Hemolytic jaundice mainly refers to diseases of the blood system and is treated by hematologists. Cases of poisoning with hepatotropic toxins, drugs and poisons require the consultation of a toxicologist. Treatment of liver diseases is a specialty of a hepatologist. Liver tumors are treated by oncologists. Subhepatic jaundice, regardless of the cause, requires the consultation of a surgeon (surgeon-oncologist).

Etiotropic therapy of hyperbilirubinemia
Etiotropic therapy is a treatment aimed directly at the cause of the pathology. For example, if a gallstone blocks the outflow of bile, the etiotropic therapy for mechanical hyperbilirubinemia would be surgery to remove the foreign body. Etiotropic therapy is not possible in all cases. Despite the fact that the cause of hemolytic bilirubinemia in hereditary hemolytic anemias is known, there are no treatments that can eliminate the defect in genes that lead to early destruction of red blood cells.
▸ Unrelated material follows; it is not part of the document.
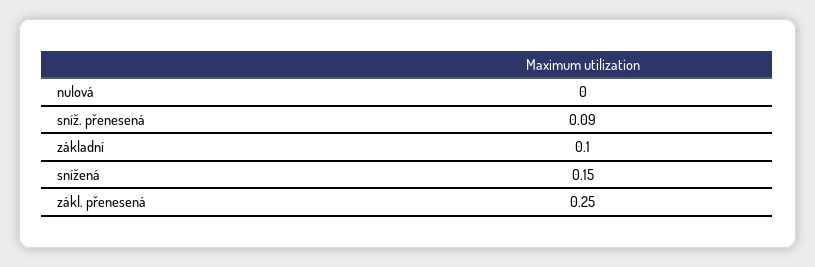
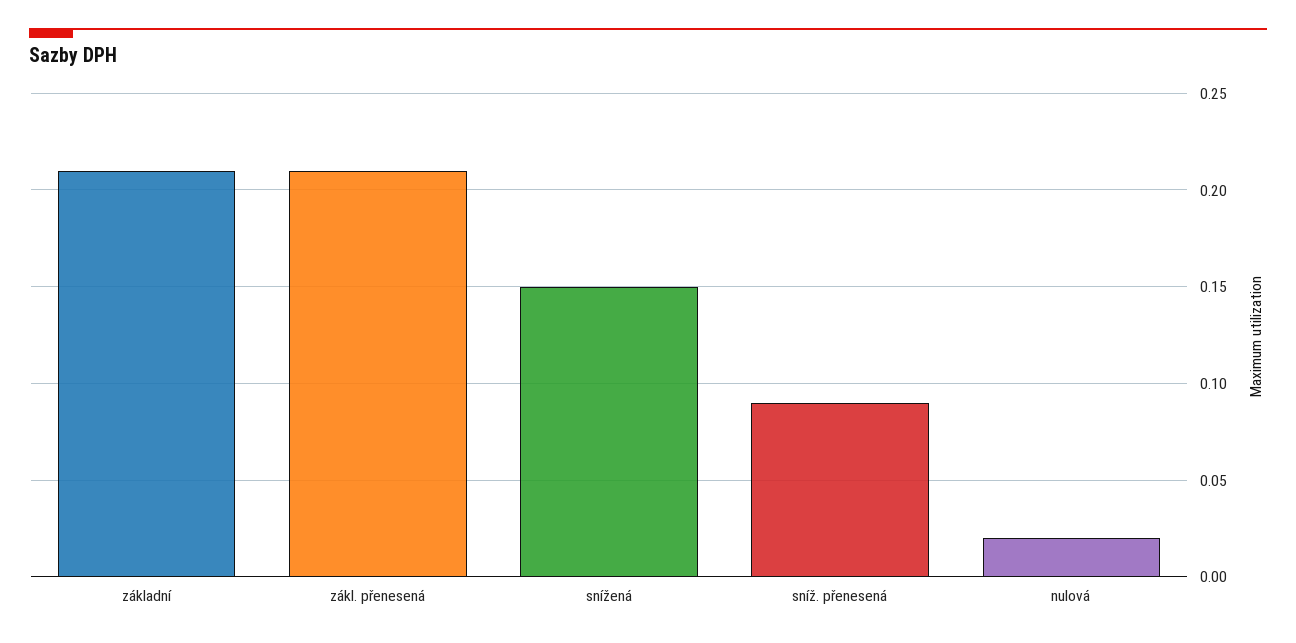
nulová: 0 -> 0.02
základní: 0.1 -> 0.21
zákl. přenesená: 0.25 -> 0.21

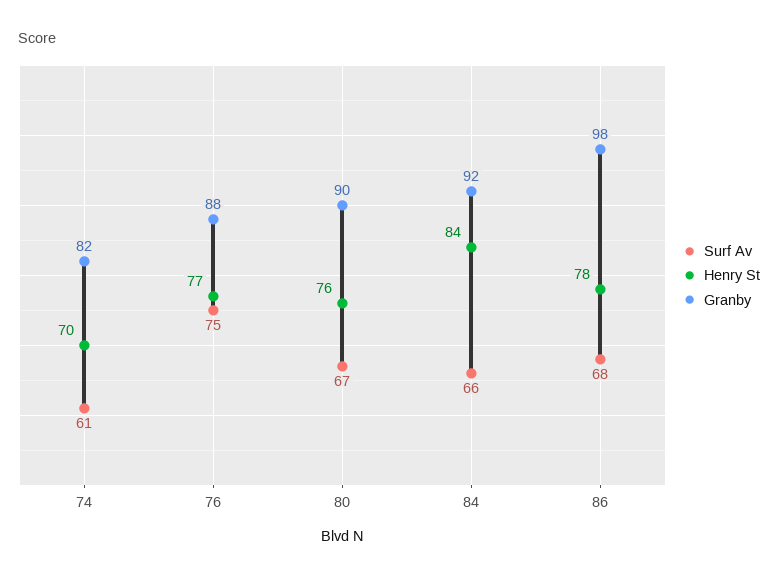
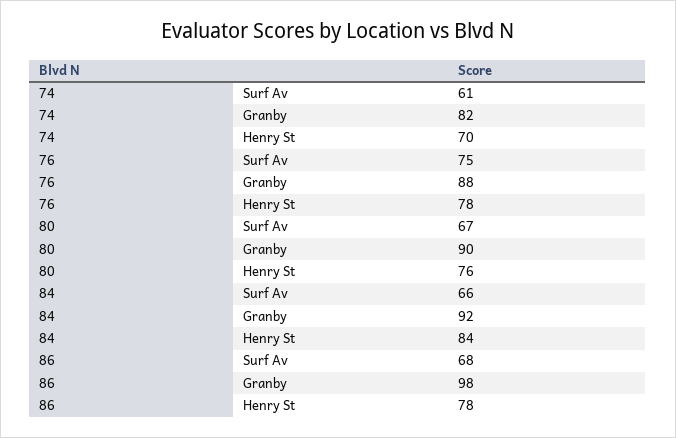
Henry St, 76: 77 -> 78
Pathogenetic therapy of hyperbilirubinemia https://en.wikipedia.org/wiki/Bilirubin#Hyperbilirubinemia
Pathogenetic therapy is aimed at individual links of the mechanism leading to the disease or contributing to the deterioration of the patient’s condition. For example, infusion therapy, which uses intravenous fluids of saline or other detoxifying agents, helps remove excess bilirubin through the kidneys.